The EULA only exists because of copyright!
An End User Licence Agreement is a licence to use their copyrighted work (the software)... If it weren't for that intellectual property right, anyone would be able to do anything with the software without a licence!
Under the same intellectual property right, there's nothing to stop a record label from including an EULA with Music CDs stating that you're only allowed to play the music in a Sony-branded CD player... as long as you see the terms of the licence before you buy the CD.
That's were the problem comes in for software EULAs... In common law jurisdictions, such an agreement is not legally binding unless both parties to the agreement derive "consideration", in which case the agreement is considered a "contract" (a legal agreement, enforceable in law).
But when you install the software and agree to the EULA, the software company does not derive consideration so no contract exists.

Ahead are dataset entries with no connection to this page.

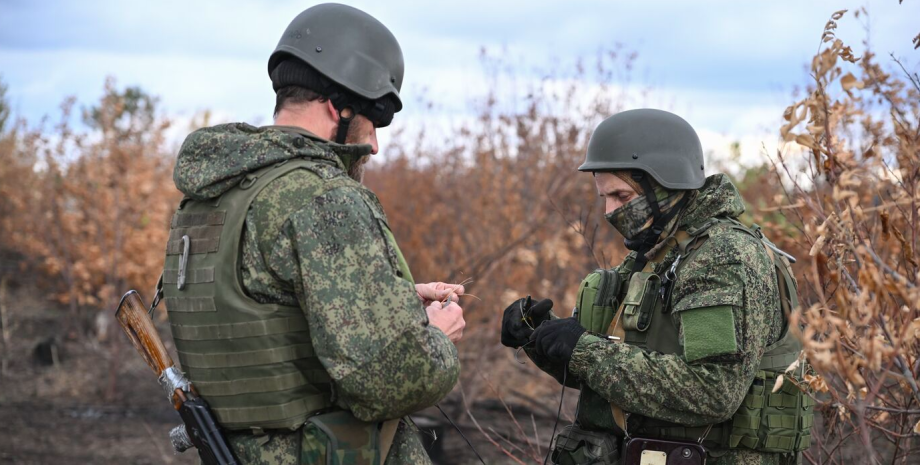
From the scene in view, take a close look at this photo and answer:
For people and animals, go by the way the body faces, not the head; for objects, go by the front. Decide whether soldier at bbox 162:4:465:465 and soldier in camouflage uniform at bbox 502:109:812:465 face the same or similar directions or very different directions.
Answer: very different directions

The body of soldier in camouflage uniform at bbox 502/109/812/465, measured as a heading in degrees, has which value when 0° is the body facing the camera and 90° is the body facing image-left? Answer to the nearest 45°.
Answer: approximately 45°

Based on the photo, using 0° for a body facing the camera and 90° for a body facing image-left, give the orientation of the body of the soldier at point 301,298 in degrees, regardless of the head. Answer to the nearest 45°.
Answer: approximately 225°

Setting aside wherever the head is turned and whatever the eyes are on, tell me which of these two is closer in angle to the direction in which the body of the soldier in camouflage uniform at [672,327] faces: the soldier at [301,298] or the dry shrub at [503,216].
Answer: the soldier

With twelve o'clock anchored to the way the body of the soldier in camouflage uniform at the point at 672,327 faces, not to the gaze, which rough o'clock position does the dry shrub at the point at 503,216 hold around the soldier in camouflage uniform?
The dry shrub is roughly at 4 o'clock from the soldier in camouflage uniform.

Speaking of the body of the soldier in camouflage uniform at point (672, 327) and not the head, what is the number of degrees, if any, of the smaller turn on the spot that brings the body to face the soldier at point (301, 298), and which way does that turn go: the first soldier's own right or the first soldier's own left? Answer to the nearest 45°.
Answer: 0° — they already face them

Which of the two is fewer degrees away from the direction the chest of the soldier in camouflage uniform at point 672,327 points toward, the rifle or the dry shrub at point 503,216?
the rifle

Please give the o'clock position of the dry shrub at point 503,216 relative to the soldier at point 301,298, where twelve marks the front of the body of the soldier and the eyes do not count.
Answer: The dry shrub is roughly at 11 o'clock from the soldier.

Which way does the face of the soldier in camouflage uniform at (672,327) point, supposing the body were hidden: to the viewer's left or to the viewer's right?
to the viewer's left

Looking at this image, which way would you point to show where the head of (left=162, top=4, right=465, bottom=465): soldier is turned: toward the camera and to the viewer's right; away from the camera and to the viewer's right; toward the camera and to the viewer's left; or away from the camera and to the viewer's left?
away from the camera and to the viewer's right
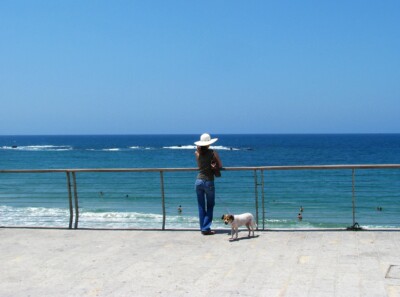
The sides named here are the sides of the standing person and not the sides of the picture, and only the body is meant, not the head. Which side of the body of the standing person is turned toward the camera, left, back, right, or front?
back

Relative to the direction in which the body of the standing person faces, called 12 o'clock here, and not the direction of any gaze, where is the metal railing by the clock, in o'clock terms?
The metal railing is roughly at 12 o'clock from the standing person.

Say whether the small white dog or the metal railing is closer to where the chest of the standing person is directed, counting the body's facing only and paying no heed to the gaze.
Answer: the metal railing

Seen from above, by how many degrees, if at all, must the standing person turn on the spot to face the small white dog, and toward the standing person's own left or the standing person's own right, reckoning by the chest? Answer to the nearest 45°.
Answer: approximately 135° to the standing person's own right

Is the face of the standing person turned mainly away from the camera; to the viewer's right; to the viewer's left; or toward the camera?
away from the camera
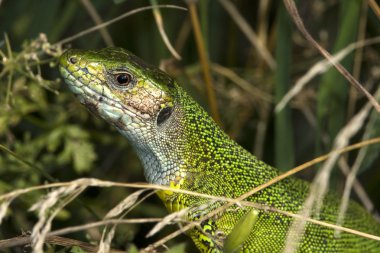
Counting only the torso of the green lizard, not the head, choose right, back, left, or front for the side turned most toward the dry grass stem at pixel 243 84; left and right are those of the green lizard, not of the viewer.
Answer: right

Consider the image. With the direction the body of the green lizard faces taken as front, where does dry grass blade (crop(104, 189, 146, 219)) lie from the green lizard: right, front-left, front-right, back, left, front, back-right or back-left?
front

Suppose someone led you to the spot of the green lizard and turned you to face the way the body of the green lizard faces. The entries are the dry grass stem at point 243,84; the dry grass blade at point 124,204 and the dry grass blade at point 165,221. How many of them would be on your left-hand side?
2

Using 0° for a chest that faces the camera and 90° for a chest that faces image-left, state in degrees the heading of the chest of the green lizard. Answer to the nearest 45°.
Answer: approximately 90°
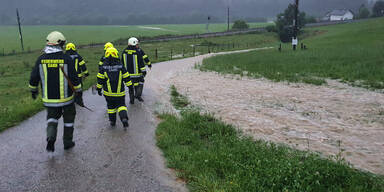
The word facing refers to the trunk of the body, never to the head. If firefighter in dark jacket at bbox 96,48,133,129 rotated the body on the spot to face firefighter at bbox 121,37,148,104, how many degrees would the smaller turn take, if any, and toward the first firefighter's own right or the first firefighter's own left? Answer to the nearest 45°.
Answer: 0° — they already face them

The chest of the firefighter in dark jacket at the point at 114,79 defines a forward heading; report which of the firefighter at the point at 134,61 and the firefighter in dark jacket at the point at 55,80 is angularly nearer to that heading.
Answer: the firefighter

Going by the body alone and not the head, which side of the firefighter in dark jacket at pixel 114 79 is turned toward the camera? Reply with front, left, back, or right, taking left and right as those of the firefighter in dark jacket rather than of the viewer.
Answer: back

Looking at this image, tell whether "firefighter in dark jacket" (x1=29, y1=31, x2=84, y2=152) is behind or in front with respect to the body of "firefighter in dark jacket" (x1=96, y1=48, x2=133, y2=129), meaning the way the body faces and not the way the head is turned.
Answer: behind
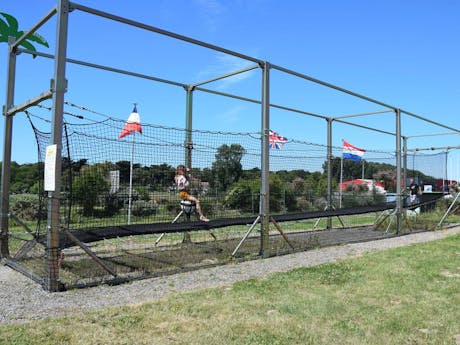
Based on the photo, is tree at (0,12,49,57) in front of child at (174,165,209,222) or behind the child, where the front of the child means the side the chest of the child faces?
behind

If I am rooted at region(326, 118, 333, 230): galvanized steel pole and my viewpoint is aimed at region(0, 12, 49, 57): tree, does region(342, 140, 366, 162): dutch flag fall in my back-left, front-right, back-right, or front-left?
back-right

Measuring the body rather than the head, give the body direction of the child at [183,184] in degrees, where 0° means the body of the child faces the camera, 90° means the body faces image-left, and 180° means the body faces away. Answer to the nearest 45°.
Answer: approximately 270°
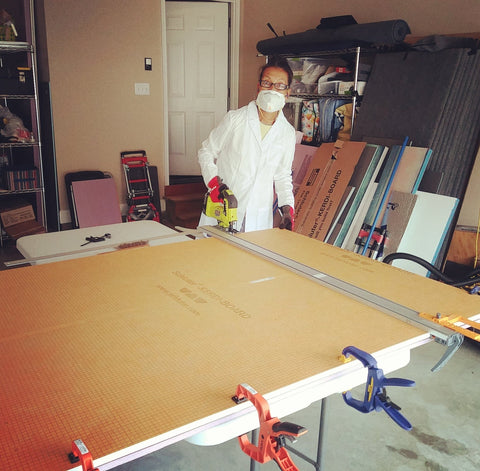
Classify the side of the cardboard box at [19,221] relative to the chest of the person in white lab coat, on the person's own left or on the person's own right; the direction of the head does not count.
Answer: on the person's own right

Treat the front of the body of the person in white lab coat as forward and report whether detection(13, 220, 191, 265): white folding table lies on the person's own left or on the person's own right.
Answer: on the person's own right

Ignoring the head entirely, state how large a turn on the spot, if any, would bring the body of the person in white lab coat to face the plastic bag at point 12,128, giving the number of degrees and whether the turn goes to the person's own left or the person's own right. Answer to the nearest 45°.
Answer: approximately 135° to the person's own right

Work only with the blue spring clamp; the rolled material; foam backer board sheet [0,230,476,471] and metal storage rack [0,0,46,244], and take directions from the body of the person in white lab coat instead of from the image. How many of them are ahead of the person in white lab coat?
2

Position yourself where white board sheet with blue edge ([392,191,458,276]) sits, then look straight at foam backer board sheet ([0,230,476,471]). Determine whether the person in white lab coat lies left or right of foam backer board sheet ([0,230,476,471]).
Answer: right

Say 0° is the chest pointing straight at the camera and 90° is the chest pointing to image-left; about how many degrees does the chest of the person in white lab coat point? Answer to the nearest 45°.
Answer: approximately 0°

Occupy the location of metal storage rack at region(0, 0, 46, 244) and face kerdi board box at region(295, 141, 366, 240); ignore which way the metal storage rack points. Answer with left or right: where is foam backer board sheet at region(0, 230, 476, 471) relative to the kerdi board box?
right

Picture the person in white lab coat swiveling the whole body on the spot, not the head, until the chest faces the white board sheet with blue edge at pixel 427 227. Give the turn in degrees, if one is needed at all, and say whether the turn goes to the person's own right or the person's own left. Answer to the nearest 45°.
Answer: approximately 135° to the person's own left

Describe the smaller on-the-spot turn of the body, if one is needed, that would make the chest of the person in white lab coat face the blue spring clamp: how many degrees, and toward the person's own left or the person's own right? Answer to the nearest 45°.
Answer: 0° — they already face it

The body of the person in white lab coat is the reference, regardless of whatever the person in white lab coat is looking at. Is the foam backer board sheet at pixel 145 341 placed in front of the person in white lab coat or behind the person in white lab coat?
in front

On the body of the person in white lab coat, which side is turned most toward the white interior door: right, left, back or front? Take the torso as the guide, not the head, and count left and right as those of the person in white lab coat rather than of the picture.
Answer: back
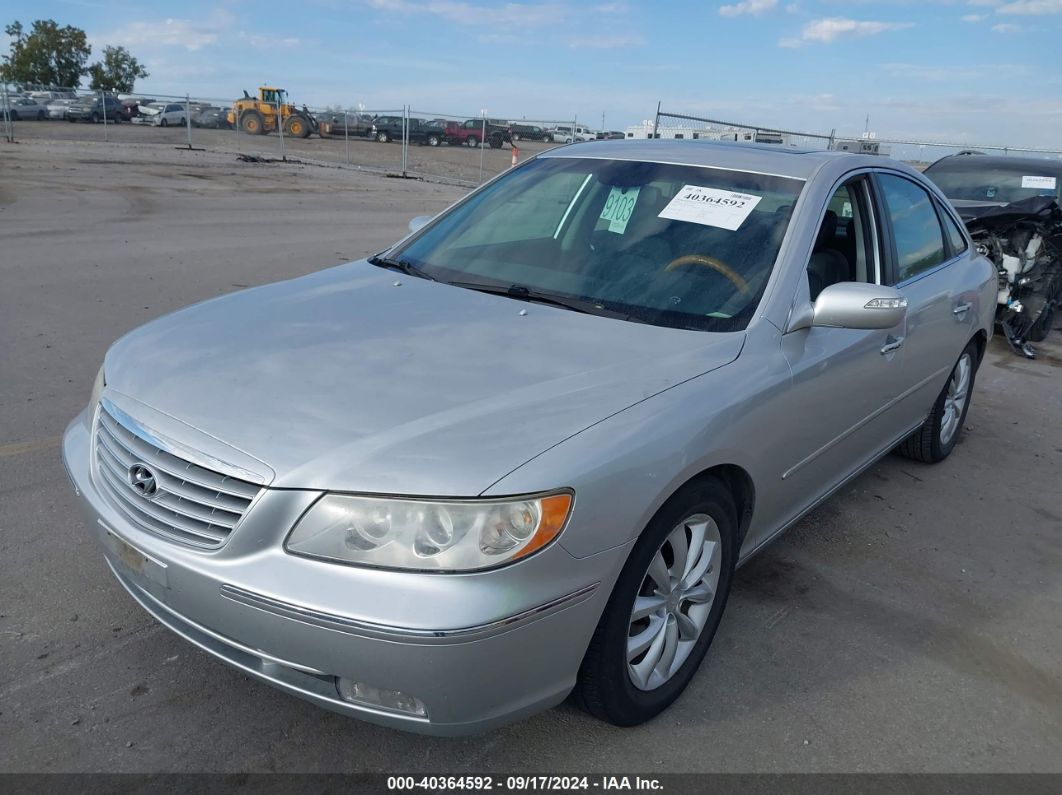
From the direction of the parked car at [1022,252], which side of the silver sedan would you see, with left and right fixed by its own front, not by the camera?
back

The payment you made when you bought the software in a store is consideration in a separate and completed contract that you entered into with the store, so it's "past consideration" and in contract law past consideration is no consideration. Therefore, when buying software in this way, most EULAs are merely agreements binding in honour only.. not legally binding or enforceable.

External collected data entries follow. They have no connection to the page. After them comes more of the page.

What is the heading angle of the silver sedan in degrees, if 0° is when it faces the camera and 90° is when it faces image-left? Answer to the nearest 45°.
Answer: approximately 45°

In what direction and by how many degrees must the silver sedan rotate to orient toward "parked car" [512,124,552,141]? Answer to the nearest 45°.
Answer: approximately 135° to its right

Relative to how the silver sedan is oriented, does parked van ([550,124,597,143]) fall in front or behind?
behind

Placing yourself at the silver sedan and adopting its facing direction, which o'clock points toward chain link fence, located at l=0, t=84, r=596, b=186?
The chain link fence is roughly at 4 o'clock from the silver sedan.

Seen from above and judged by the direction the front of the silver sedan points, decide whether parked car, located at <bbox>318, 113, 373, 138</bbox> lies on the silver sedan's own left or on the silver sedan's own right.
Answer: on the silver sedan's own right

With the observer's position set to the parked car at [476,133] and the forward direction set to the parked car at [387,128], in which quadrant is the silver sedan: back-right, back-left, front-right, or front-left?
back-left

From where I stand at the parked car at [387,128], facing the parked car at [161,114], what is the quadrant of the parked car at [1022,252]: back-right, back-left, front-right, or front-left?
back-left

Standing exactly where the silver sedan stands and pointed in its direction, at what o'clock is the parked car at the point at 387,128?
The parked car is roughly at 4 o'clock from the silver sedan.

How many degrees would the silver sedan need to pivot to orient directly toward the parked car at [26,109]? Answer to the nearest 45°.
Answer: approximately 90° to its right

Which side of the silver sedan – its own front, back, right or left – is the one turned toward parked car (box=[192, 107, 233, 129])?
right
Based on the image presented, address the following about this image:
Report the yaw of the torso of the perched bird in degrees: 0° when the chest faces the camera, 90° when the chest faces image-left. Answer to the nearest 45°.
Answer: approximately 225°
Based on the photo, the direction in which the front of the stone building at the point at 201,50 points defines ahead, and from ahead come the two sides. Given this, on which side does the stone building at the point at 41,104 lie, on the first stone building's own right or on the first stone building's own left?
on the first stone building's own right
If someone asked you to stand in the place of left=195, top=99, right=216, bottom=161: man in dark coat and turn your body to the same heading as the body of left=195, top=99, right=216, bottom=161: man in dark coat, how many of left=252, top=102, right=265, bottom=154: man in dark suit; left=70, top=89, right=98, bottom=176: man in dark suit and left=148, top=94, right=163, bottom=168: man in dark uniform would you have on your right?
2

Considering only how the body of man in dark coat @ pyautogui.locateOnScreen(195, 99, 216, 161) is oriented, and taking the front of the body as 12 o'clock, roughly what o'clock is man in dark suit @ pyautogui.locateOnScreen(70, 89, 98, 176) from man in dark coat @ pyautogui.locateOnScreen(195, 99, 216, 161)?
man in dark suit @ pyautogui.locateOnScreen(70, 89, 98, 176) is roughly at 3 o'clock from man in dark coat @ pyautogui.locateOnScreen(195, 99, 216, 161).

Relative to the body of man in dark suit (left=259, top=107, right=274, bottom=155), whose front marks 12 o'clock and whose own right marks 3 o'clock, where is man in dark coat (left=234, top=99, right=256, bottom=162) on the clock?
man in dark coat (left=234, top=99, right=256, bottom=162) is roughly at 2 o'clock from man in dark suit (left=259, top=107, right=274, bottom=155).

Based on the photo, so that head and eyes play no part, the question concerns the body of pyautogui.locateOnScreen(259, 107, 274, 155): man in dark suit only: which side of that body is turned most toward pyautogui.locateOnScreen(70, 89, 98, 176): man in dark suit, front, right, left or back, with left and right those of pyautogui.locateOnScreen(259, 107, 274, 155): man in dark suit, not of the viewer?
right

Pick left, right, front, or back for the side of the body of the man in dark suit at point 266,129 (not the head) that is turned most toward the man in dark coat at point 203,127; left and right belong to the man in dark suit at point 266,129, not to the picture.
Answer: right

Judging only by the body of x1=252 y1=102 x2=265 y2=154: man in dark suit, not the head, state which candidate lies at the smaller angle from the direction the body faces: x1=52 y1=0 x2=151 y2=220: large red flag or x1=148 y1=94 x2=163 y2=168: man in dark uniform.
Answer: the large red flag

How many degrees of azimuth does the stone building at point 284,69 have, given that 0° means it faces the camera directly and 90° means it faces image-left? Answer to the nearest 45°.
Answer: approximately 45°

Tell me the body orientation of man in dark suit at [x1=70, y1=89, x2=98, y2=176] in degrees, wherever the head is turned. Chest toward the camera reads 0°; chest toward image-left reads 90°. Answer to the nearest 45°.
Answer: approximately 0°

Anyway, I can't wait until Microsoft get desperate and start playing the Apple game of trying to dictate what hardware you can use with their software. They could start a "Microsoft Certified Hardware" scheme and only certify the hardware of computer companies like HP and Dell if they agree to NEVER distribute systems with other operating systems, like Linux! And only certify peripheral devices if the vendor agrees to not distribute drivers for other platforms.
Then EVERYBODY would be crying foul, while Apple can get away with relative murder!